David Hammons, Untitled, 2000
It is a composite that speaks volumes about racism, privilege, class, and beauty. It hits all the bases of when art becomes transcendent.
Richard Tuttle, 31st Wire Piece, 1972
I saw this at the Whitney in my early 20s. I never knew art could look like this. The work is minimal but captivating at the same time. It showed me that simplicity can be powerful; “Wow, why didn’t I think of that?”
Robert Rauschenberg, Untitled (Early Egyptian), 1973
I saw this in my 20s at MoMA, when I was in graduate school. I had never seen an object painted so that it cast a color on the adjacent wall. It opened me up to the possibilities of what art can do.
Robert Gober, Untitled Shoe, 1990
This little, red, wax shoe felt like loss. So much art in the 90s was about the AIDS crisis; even objects that seemed unrelated had a narrative behind them.
Henri Matisse, The Piano Lesson, 1916
I saw a reproduction of this painting as a teenager and it was my first taste of Modernism, since I grew up in a cultural desert. It tipped me off that painting didn’t have to look like reality. I didn’t get it, but I knew I liked it.
ACT UP + Gran Fury
It was the first time I saw my generation of artists make a difference in politics. Bravo Gran Fury.
Wife Power, Loldiers, and the Klu Klux Klowns
After the election, I was so angry and depressed. But I figured out that the most powerful way to deal with the KKK, fascists, and neo-Nazis is to humiliate them. These hate groups are desperate to be taken seriously, so undercutting them with absurdity and humor seems far more effective than trying to fight them on their terms. Visit YouTube here to find footage of the “Loldiers,” and and the tuba player here. I find their forms of disruption hilariously effective.
D4D
After the 2016 US election, I joined Downtown for Democracy, a political action group founded by creative people to transform cultural influence into political power. I serve on the artists’ committee—we raise money for progressive causes to combat Trump’s dictatorial agenda by selling reasonably priced artist editions. Buy our stuff or volunteer at downtown4democracy.org.

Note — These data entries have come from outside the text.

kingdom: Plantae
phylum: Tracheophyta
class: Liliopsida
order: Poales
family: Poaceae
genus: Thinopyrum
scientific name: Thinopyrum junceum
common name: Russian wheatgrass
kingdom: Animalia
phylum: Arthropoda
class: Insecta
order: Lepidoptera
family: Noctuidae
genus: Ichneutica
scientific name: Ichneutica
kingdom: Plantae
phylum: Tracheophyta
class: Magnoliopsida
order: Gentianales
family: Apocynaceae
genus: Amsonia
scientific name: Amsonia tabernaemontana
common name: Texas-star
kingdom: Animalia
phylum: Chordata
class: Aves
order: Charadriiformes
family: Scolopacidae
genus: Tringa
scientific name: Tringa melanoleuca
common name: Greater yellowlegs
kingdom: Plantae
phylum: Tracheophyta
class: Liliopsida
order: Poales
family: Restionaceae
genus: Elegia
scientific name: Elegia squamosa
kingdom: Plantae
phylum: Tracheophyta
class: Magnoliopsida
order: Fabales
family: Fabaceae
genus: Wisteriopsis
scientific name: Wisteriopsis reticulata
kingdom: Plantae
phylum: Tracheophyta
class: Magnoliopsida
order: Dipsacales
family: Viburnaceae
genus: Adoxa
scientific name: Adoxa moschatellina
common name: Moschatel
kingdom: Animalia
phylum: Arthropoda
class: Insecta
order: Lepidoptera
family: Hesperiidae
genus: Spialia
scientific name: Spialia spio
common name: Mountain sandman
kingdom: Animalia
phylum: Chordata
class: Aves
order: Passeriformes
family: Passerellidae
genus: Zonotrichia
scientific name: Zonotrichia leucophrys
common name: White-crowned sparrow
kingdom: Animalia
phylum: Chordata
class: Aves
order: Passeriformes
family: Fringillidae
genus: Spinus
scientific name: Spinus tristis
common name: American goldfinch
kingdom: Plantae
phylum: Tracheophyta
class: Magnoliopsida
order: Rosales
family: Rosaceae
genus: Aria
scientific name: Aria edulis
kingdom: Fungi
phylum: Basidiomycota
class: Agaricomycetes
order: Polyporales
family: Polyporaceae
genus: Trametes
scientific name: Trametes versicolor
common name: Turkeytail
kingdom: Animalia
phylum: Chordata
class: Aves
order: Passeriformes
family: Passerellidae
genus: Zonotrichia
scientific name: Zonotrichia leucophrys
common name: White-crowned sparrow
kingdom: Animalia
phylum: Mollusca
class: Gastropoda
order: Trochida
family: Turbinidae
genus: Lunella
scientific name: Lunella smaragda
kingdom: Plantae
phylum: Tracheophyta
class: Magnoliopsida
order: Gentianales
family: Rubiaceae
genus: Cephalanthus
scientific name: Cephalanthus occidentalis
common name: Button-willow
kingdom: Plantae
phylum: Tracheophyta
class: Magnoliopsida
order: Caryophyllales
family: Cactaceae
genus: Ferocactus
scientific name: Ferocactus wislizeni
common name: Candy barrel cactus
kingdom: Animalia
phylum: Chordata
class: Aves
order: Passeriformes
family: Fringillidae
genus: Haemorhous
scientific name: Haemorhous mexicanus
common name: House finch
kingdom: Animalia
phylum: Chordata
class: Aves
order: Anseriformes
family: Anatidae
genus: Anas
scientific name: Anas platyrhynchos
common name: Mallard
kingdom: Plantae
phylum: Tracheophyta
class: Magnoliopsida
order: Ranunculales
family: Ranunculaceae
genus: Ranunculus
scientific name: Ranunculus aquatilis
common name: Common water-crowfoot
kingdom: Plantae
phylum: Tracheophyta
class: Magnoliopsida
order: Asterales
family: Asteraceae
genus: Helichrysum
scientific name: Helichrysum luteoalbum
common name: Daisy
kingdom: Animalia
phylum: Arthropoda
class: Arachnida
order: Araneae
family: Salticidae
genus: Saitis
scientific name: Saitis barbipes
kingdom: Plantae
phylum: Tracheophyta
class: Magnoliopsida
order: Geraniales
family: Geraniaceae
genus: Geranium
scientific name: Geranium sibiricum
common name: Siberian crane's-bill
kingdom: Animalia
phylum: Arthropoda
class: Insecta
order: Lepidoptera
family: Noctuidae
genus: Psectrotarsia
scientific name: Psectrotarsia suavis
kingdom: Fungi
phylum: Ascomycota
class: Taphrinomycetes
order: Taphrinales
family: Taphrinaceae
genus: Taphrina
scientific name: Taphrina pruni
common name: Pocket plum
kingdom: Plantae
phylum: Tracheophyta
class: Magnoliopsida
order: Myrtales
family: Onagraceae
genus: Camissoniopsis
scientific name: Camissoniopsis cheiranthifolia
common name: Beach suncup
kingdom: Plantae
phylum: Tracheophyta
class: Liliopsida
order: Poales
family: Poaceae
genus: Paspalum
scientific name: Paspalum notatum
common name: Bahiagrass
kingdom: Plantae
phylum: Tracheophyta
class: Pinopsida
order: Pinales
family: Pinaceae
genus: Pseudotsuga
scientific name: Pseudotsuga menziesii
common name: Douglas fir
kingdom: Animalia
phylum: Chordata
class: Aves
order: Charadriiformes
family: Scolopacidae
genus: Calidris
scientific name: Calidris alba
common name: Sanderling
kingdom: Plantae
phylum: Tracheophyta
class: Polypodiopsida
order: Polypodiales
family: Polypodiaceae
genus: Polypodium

Philip Guston, Evidence, 1970
He paints like God; he took abstraction and decided to get political with it. He painted the Klu Klux Klan and Richard Nixon; he made that hideous subject matter look amazing.
David Wojnarowicz, Untitled (Hujar Dead), 1988
His work is a really good example of my generation fighting back with imagery and words in the middle of the AIDS crisis and half of the population of the art world dying around us.
Barbara Kruger, Untitled (Your body is a battleground), 1989
She changed art history; she seamlessly combines imagery, politics, and poetry.
Jenny Holzer, Protect Me From What I Want, 1985
She concretizes poetry digitally into art.
Planned Parenthood and Cecile Richards’s Congressional Testimony
Planned Parenthood and its former president, Cecile Richards, who ran the organization from 2006 until April of this year, have been huge inspirations to me. I loved watching Richards’s 2015 testimony before Congress when she shut down Utah’s unctuous GOP representative Jason Chaffetz.
I have been a proud supporter of Planned Parenthood for a very long time. I made a suite of unofficial Planned Parenthood pins—all of the proceeds go directly to the nonprofit. You can buy them through Printed Matter’s website.
Arthur Jafa, Love is the Message, The Message is Death, 2016
Arthur Jafa’s genius and heartbreaking work is one of the most mesmerizing things I’ve ever seen. I couldn’t leave the room until I’d watched it ten times.
Christian Marclay, The Clock, 2010
Christian Marclay’s The Clock is a looped, 24-hour video montage of scenes from film and television that features clocks or timepieces. For a movie junkie like me, this is heaven on earth; I will never get tired of it.
Marilyn Minter (NA 2017) is an artist who lives and works in New York. Her work focuses on the idea of unconventional beauty. She has been the subject of numerous solo exhibitions around the world. In 2015, Minter’s retrospective Pretty/Dirty opened at the Contemporary Arts Museum, Houston, TX, and was shown in various museums, concluding at the Brooklyn Museum.